=== STUDY MATERIAL ===
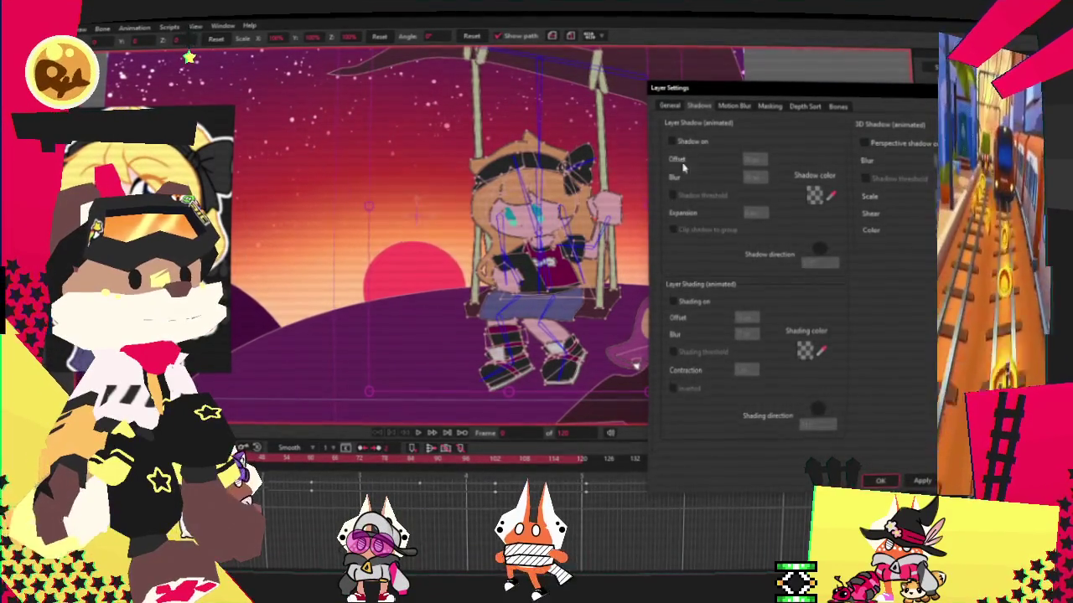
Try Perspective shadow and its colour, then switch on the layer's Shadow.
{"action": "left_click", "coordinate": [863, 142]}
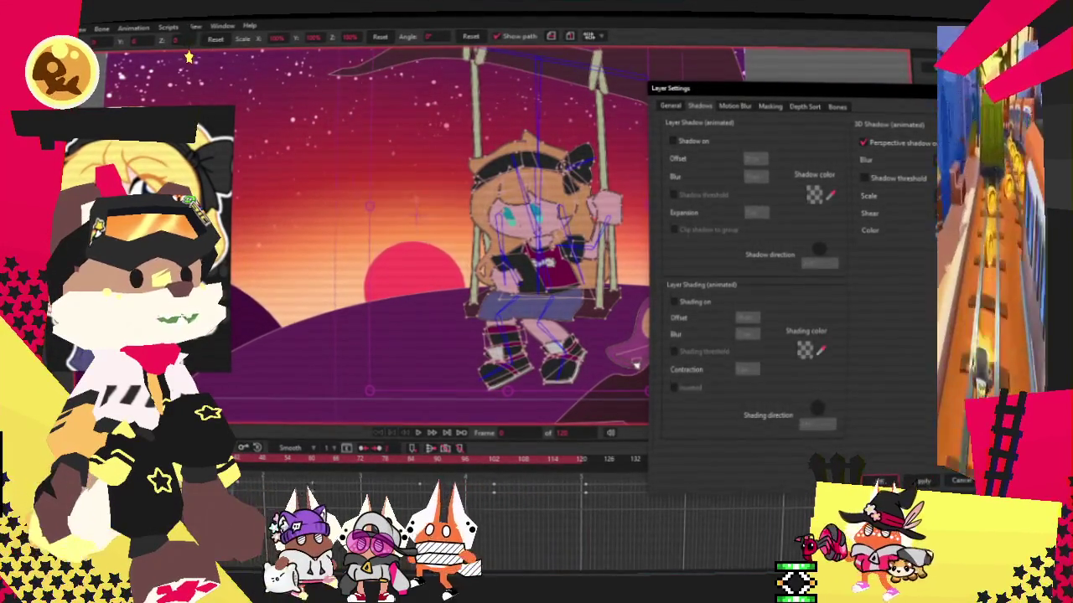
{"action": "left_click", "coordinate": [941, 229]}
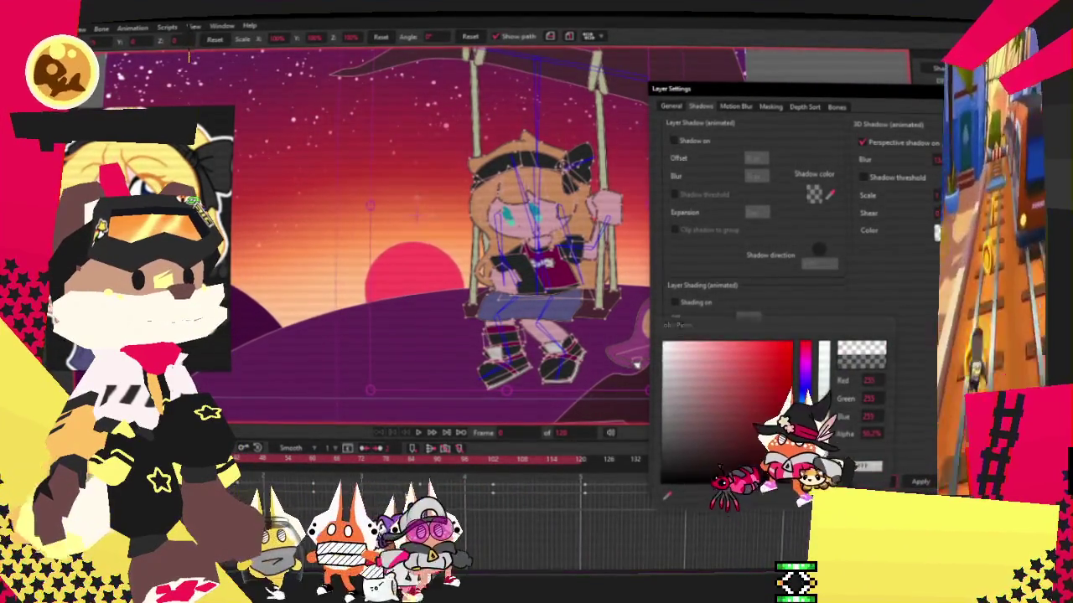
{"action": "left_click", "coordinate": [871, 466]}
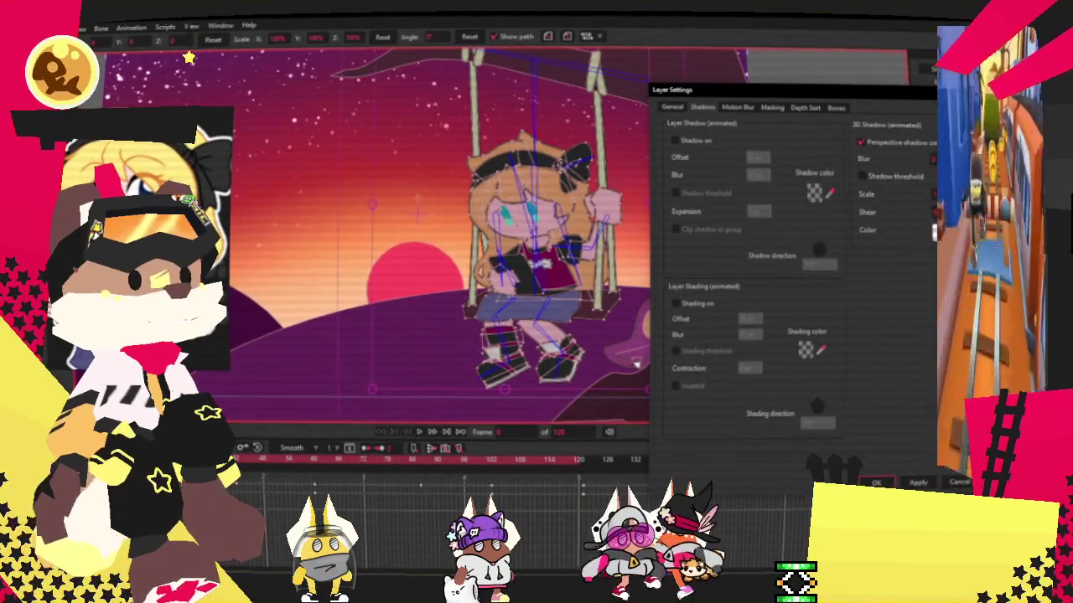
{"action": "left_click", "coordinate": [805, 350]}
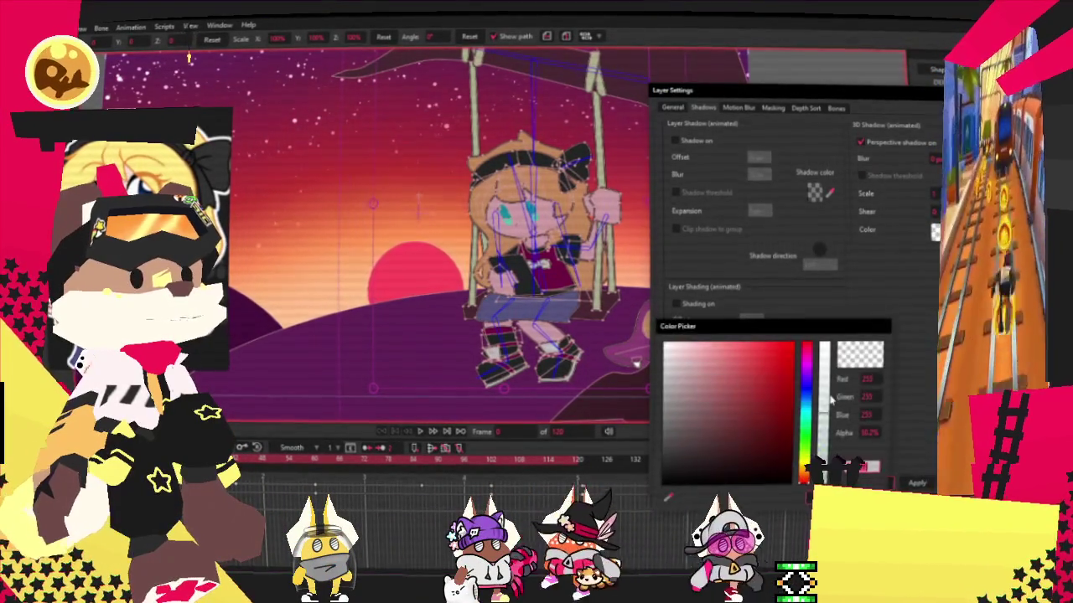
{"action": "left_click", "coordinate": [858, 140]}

=== EXERCISE GOAL ===
Transcribe the listing word for word, but keep its pictures out of the copy.

=== THE COMPLETED TASK ===
Try Perspective shadow and its colour, then switch on the layer's Shadow.
{"action": "left_click", "coordinate": [863, 142]}
{"action": "left_click", "coordinate": [941, 229]}
{"action": "left_click", "coordinate": [871, 466]}
{"action": "left_click", "coordinate": [805, 350]}
{"action": "left_click", "coordinate": [858, 140]}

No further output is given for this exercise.